*** SUPPLIED RECORDS Section Begins ***
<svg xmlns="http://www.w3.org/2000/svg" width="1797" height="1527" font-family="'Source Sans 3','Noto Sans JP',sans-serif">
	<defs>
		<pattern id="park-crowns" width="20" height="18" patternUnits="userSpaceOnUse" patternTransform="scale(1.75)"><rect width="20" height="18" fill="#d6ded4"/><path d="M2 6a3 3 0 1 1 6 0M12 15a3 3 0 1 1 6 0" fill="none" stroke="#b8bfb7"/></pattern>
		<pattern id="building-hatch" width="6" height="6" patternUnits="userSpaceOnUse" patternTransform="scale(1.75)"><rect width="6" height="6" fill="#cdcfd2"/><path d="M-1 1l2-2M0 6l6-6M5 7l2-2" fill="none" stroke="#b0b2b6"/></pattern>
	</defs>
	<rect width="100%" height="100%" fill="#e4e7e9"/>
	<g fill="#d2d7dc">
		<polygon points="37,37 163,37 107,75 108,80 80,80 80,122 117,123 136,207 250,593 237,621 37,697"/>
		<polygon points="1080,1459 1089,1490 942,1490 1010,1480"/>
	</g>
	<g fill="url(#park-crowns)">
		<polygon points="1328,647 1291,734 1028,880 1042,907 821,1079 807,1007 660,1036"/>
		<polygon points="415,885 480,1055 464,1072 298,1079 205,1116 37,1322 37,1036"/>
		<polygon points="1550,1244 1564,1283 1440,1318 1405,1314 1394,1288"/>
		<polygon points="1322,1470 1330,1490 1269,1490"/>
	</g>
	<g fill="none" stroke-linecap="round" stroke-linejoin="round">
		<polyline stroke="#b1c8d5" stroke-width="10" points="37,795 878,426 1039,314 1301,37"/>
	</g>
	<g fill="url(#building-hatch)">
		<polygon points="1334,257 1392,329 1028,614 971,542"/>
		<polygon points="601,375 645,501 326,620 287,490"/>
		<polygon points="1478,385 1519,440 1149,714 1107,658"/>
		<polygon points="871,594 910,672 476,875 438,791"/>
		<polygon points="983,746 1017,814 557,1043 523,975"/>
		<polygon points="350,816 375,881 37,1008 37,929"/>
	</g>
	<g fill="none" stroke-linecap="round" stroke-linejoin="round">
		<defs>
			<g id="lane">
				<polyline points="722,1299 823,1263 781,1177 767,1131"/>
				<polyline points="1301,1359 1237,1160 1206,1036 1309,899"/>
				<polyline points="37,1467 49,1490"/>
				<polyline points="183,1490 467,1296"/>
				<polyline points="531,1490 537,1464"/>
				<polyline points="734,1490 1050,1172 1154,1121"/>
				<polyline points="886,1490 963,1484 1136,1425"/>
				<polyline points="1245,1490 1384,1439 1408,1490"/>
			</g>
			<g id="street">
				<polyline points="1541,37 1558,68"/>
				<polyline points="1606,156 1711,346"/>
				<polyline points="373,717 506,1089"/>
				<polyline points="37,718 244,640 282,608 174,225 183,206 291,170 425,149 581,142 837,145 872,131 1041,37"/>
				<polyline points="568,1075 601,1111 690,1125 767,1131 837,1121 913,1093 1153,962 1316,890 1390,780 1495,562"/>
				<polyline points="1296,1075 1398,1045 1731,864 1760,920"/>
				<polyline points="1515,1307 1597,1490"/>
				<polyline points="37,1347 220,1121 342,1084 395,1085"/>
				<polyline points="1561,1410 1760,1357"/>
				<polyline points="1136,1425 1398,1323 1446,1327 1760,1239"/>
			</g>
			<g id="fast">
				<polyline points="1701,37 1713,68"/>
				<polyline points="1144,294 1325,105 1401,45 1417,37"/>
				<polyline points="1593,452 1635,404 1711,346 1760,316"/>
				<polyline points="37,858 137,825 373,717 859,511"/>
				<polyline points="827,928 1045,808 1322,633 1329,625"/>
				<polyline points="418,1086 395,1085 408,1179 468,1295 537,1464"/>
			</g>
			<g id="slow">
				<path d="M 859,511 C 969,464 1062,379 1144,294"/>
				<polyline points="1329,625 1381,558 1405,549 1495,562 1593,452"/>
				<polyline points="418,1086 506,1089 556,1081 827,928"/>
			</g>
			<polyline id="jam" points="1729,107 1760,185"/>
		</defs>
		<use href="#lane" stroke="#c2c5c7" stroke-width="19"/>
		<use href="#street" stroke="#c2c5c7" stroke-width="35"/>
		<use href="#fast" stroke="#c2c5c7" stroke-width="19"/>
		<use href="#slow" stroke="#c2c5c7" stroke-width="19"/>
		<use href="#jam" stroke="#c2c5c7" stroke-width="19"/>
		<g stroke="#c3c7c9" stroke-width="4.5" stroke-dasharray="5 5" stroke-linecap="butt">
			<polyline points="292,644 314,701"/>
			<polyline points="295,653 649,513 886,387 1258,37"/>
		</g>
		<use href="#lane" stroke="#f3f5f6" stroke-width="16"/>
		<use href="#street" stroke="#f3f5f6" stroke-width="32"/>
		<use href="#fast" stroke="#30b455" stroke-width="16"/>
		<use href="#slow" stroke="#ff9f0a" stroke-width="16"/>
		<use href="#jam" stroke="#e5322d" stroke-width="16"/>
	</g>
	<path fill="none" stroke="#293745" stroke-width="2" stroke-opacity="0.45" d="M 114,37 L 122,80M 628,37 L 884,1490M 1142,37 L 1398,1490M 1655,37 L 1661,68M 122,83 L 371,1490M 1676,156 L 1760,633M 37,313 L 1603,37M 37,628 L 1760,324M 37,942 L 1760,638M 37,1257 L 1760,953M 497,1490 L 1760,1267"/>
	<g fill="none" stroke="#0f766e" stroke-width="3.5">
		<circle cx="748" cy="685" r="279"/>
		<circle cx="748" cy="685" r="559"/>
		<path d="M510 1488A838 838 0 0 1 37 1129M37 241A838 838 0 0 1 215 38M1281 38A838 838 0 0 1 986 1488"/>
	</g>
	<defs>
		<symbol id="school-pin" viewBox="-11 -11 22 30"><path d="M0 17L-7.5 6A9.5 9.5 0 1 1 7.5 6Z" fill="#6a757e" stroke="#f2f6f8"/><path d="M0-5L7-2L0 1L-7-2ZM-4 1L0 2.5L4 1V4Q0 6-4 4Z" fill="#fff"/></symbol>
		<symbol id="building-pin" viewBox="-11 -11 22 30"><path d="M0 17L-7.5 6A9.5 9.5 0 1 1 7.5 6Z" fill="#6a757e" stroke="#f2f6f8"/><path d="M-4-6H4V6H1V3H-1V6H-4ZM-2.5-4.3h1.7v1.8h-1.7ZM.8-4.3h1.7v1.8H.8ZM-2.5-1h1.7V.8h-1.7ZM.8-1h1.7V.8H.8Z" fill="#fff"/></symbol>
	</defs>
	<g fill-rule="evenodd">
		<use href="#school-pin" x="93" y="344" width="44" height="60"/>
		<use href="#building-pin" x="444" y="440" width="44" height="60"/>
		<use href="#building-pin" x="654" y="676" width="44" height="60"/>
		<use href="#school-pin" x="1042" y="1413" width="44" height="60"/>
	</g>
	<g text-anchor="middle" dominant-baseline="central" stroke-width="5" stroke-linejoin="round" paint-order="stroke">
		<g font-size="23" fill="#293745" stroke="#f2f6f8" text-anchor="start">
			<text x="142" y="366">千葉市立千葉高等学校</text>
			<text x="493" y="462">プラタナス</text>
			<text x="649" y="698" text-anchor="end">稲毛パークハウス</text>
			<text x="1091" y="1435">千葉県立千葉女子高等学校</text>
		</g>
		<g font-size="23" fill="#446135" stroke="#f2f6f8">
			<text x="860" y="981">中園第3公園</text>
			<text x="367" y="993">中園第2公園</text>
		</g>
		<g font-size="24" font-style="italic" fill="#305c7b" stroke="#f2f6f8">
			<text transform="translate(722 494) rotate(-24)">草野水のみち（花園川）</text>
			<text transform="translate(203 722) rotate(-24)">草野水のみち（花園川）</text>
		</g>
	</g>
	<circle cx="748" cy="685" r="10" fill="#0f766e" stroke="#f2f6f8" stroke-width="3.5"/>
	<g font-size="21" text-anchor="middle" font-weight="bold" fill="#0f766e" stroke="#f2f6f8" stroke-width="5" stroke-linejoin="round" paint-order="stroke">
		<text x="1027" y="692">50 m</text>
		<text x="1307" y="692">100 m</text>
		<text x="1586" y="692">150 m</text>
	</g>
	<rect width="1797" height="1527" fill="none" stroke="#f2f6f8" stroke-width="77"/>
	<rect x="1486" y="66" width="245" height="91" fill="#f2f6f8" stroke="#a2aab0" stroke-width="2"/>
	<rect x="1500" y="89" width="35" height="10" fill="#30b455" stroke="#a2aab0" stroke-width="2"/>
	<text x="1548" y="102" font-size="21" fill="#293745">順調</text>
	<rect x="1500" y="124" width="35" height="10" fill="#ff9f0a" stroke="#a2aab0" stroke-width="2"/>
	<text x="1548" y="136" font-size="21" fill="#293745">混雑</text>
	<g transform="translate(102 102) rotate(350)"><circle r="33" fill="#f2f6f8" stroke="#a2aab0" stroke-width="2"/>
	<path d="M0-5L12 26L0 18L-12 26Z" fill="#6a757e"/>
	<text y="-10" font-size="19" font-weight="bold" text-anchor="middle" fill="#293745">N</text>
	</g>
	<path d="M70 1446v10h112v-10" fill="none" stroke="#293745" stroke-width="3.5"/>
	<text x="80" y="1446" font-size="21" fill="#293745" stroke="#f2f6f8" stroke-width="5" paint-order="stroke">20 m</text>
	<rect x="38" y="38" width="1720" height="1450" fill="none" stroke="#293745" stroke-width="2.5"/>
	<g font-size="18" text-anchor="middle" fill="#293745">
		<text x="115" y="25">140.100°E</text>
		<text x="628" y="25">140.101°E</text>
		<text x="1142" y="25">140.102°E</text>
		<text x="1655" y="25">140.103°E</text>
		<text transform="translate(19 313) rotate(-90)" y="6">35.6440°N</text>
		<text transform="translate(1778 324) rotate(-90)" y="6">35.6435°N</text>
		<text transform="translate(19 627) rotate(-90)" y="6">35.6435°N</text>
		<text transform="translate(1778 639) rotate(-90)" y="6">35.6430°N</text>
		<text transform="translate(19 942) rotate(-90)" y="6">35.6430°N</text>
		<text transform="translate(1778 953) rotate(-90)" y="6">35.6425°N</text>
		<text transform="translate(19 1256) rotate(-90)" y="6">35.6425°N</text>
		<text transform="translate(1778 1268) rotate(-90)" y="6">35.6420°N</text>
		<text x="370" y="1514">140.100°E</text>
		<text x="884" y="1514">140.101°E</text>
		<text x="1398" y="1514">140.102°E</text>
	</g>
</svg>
*** SUPPLIED RECORDS Section Ends ***
ABOUT THIS TASK: All lines from the listing above that include "symbol" should be shown.

OUTPUT FOR THIS TASK:
		<symbol id="school-pin" viewBox="-11 -11 22 30"><path d="M0 17L-7.5 6A9.5 9.5 0 1 1 7.5 6Z" fill="#6a757e" stroke="#f2f6f8"/><path d="M0-5L7-2L0 1L-7-2ZM-4 1L0 2.5L4 1V4Q0 6-4 4Z" fill="#fff"/></symbol>
		<symbol id="building-pin" viewBox="-11 -11 22 30"><path d="M0 17L-7.5 6A9.5 9.5 0 1 1 7.5 6Z" fill="#6a757e" stroke="#f2f6f8"/><path d="M-4-6H4V6H1V3H-1V6H-4ZM-2.5-4.3h1.7v1.8h-1.7ZM.8-4.3h1.7v1.8H.8ZM-2.5-1h1.7V.8h-1.7ZM.8-1h1.7V.8H.8Z" fill="#fff"/></symbol>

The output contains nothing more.